### Source material
-=-=-

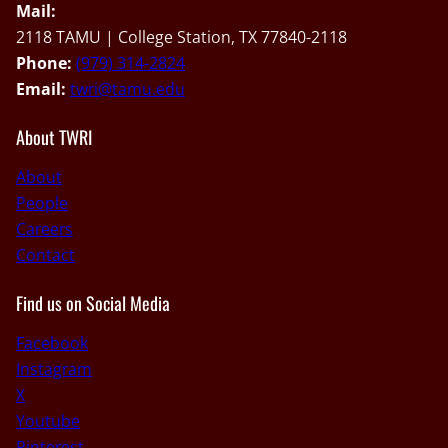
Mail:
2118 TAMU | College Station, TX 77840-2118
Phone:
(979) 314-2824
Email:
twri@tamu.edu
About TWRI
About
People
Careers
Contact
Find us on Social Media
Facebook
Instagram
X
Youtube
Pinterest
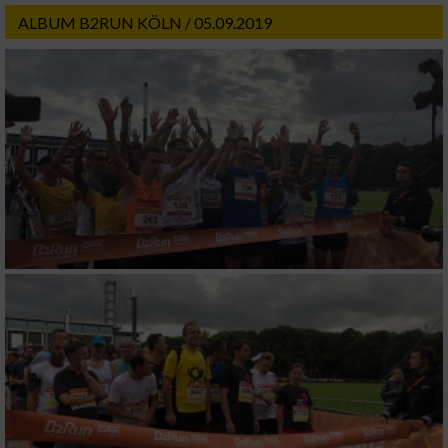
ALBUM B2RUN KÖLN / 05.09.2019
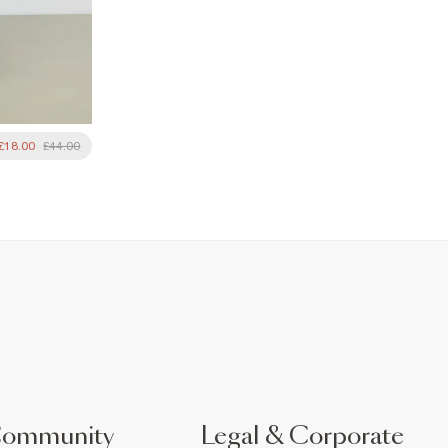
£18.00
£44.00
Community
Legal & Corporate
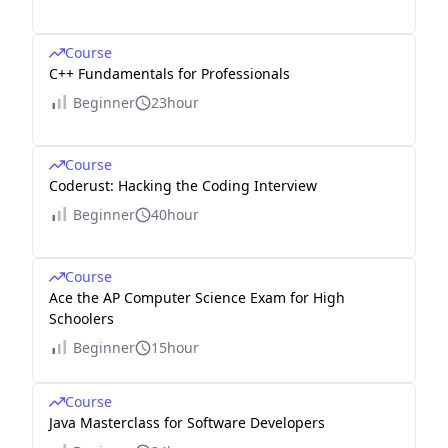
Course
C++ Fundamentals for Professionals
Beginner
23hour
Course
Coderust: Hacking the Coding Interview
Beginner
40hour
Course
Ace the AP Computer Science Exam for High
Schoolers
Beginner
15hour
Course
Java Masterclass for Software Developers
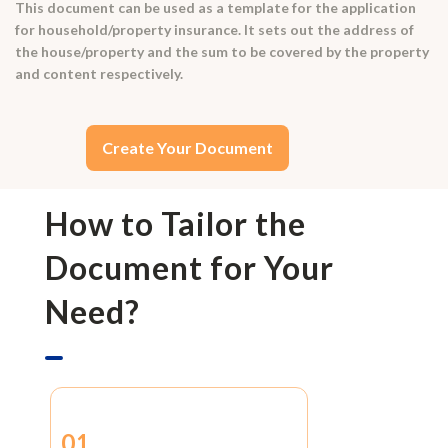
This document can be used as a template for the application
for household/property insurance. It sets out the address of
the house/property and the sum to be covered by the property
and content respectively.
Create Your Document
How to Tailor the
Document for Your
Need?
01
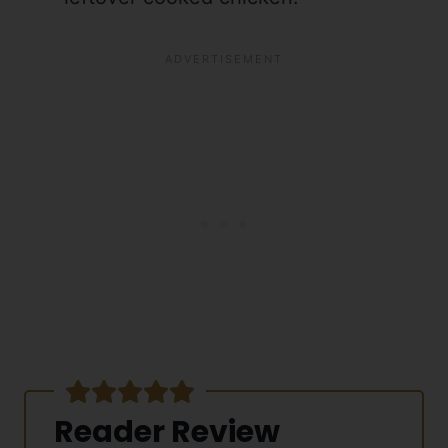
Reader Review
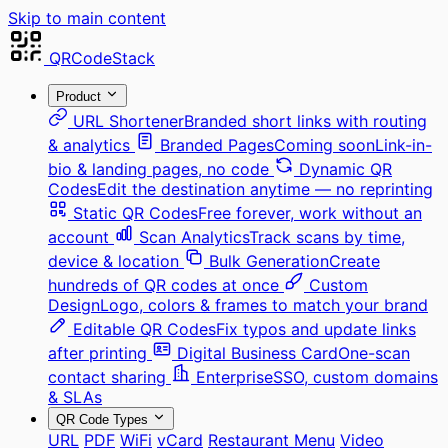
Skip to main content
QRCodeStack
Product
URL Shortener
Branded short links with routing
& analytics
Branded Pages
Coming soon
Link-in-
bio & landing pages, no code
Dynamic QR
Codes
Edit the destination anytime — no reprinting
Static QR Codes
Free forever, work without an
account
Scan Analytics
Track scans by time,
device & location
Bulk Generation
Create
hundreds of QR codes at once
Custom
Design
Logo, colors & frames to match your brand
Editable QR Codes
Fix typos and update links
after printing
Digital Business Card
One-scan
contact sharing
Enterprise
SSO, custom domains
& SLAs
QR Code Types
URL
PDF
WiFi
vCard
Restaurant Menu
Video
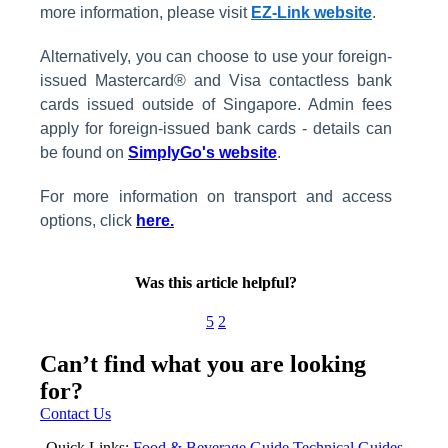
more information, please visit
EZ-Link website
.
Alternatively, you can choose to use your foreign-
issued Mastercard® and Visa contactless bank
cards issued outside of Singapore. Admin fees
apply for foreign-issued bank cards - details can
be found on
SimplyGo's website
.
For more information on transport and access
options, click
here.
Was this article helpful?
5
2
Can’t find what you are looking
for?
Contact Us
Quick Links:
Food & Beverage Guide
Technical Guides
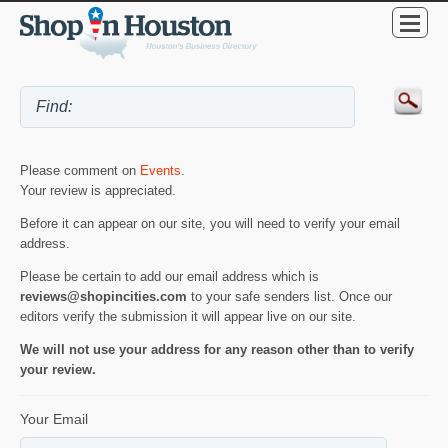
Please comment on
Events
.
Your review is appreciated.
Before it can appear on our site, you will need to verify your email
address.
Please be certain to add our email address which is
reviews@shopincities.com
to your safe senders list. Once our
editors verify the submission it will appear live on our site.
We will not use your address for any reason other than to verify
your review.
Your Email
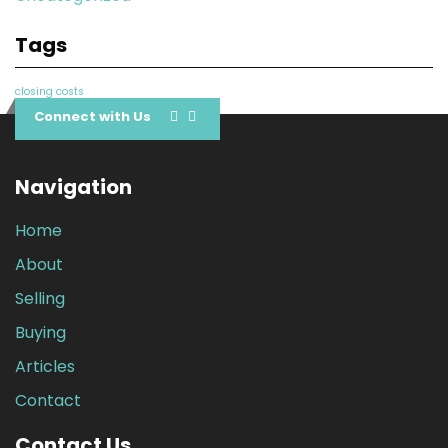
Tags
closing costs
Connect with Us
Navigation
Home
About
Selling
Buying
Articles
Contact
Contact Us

-=-=-

### Exercise goal
Out of the records above, pick each line that contains the string "bank".

### Result for this exercise
issued Mastercard® and Visa contactless bank
apply for foreign-issued bank cards - details can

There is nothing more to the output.